Product Description
During the 1960's, inland bodies of water in North America and Europe experienced a dangerous transformation. Nutrients were dumped into lakes, causing chain reactions which severely impacted on lake environments. The excessive increase of nutrients into inland waters through human activity, known as cultural eutrophication, emerged as a dominant problem. Massive algae blooms drifted in overnourished lakes, depleting oxygen, damaging fish stocks, and transforming the water's ecosystem.
In
Lake Erie Rehabilitated, historian William McGucken presents a comprehensive account of the most notorious international incident of cultural eutrophication--Lake Erie. With the assistance of the International Joint Commission, Canada and the United States diagnosed phosphorus as the primary cause of the problem and, in a unique cooperative effort, reduced input to the lake from municipal and industrial wastewater plants and agricultural lands. Public pressure and government regulation encouraged the reluctant detergent industry to produce alternative detergents and, finally, reduced the input of phosphorous to targeted levels.
Lake Erie is now rehabilitated, but its history over the last three decades demonstrates the importance of maintaining and environmental balance.
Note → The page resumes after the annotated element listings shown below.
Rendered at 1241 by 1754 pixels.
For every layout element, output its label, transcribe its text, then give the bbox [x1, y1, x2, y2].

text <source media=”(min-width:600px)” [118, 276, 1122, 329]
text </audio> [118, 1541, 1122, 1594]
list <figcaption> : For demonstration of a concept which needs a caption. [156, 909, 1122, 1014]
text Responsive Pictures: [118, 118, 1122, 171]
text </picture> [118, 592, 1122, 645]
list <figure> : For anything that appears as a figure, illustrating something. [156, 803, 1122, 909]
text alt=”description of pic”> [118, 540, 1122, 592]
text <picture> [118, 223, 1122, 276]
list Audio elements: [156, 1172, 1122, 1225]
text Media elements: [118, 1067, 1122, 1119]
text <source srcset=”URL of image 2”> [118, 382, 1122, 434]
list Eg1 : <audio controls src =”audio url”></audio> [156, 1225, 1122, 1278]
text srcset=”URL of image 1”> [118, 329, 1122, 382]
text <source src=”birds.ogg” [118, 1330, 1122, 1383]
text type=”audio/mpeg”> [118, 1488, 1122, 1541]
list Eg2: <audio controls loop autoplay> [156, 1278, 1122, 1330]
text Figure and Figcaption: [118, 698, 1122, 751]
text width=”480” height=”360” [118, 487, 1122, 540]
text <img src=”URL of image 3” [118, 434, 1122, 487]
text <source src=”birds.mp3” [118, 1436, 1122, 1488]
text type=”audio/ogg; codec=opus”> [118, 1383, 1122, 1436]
Meticulously researched and documented, this book will appeal to environmentalists, historians, and readers who seek to understand the Great Lakes ecosystem, environmental issues, and environmental regulation.
About the Author
William McGucken is chair of the Department of History at the University of Southern Indiana. Born in Northern Ireland, he received his B.Sc., B.Sc. Hons., and M.A. degrees at the Queen's University of Belfast and his Ph.D. at the University of Pennsylvania. He has published three books, most recently
Scientists, Society and State: The Social Relations of Science Movement in Great Britain, 1937-1947 and
Biodegradable:Detergents and the Environment.